Information supplied
· · · · · · ·
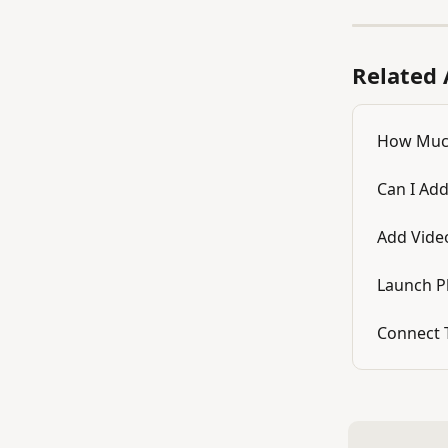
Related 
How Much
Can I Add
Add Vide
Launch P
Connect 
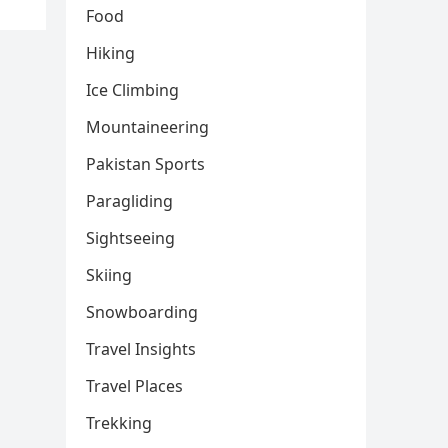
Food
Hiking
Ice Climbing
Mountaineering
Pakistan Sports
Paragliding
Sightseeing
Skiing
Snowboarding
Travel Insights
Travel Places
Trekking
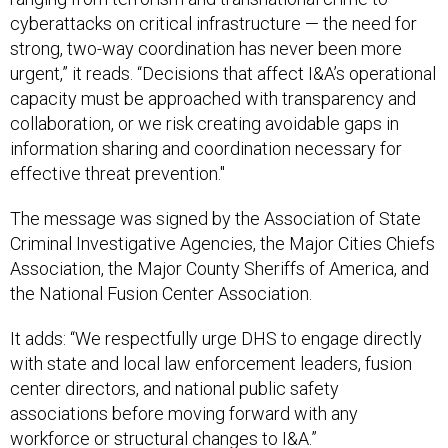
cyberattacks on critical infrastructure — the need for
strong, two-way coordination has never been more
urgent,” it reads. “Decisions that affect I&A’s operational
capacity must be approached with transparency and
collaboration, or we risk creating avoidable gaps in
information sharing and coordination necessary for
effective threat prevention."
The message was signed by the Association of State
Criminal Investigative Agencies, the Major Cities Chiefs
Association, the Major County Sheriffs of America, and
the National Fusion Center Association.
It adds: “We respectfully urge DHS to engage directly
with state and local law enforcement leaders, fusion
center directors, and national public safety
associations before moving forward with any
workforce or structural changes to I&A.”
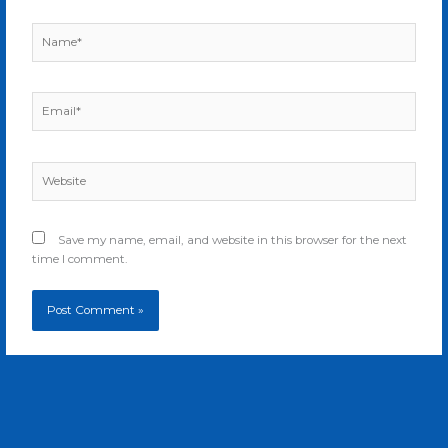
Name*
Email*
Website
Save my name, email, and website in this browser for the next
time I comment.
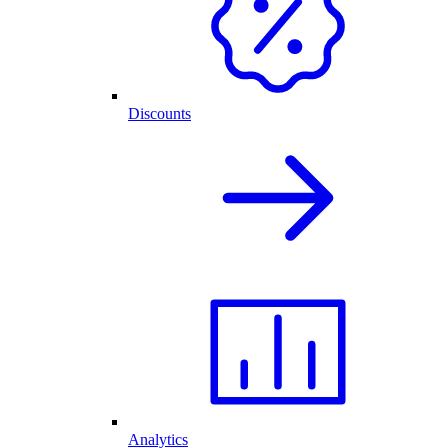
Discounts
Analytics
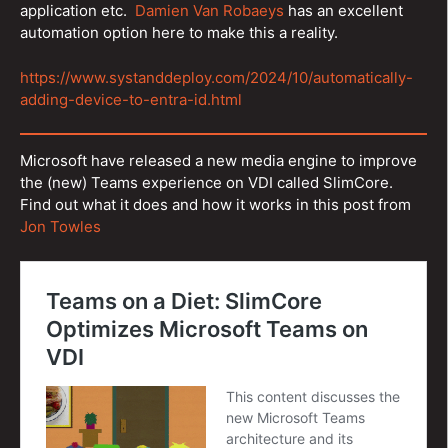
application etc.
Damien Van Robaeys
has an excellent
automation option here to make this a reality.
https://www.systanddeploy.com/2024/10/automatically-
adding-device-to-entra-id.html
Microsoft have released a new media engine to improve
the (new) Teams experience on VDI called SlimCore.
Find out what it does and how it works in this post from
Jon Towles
· · · · · · ·
Action item
The answer must be every line from the entries above that holds the string "this".

Exercise answer
Save my name, email, and website in this browser for the next
automation option here to make this a reality.
Find out what it does and how it works in this post from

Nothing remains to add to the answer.